WORK ORDER:
Retrieve all lines below that have the string "align".

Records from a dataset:
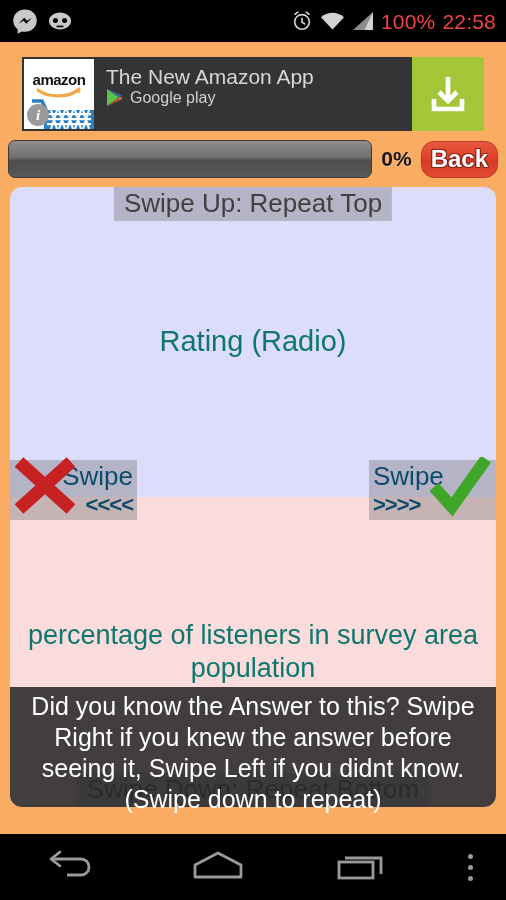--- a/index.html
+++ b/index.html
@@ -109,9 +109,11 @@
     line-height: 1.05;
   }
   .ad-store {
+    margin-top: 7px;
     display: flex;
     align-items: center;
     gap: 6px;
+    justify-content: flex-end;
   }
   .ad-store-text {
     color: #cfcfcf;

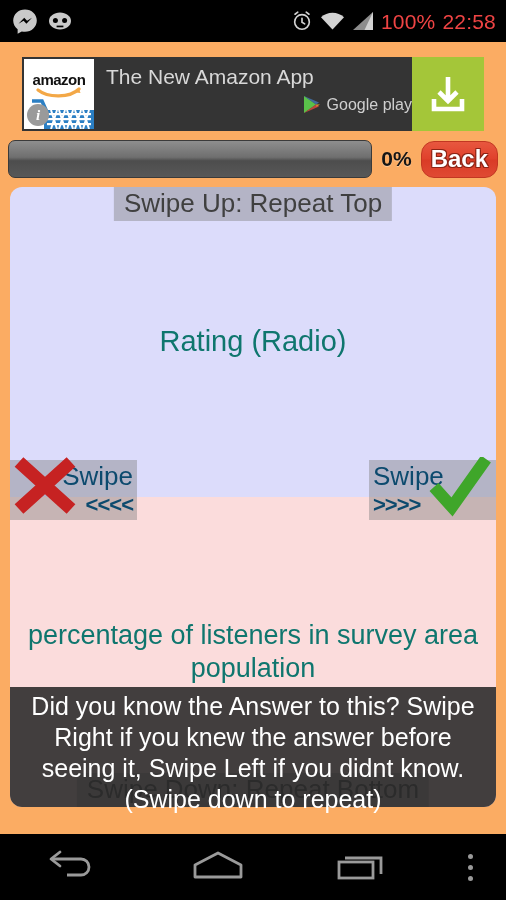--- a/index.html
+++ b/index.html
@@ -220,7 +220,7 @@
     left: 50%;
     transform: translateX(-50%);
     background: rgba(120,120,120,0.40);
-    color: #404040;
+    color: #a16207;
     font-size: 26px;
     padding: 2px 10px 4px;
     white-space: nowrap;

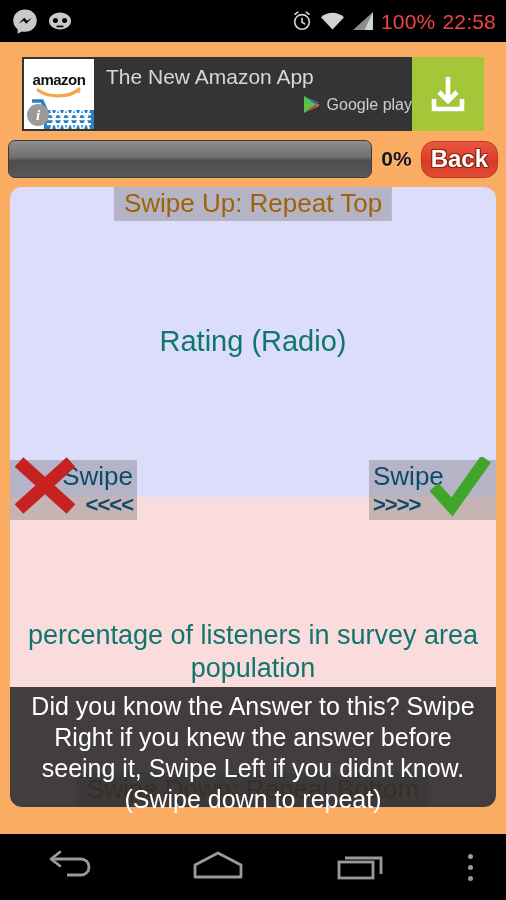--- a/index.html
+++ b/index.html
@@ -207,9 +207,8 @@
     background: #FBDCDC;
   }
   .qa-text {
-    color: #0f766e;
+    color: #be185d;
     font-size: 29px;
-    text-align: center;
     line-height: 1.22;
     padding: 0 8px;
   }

--

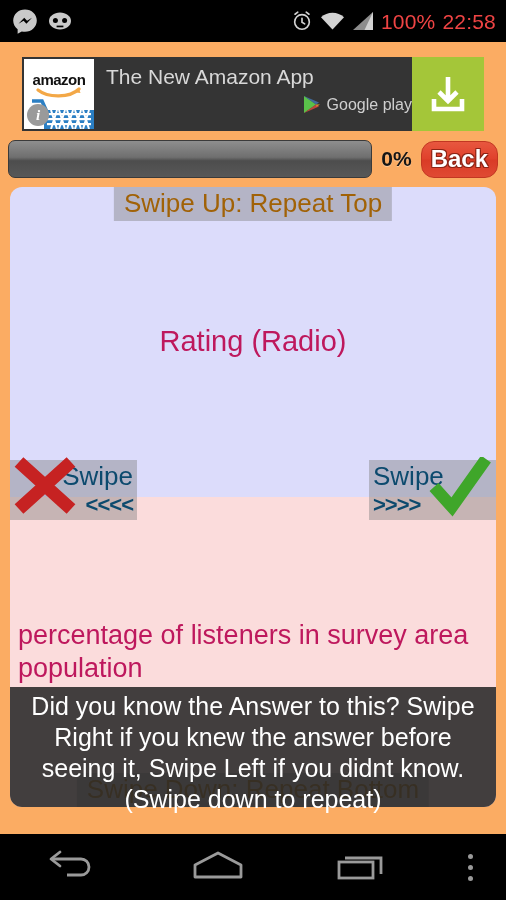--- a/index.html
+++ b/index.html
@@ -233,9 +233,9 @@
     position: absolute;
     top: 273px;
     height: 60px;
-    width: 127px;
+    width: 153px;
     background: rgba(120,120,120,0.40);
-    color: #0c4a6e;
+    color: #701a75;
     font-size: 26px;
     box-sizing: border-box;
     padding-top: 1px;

TASK RESPONSE:
     align-items: center;
-    text-align: center;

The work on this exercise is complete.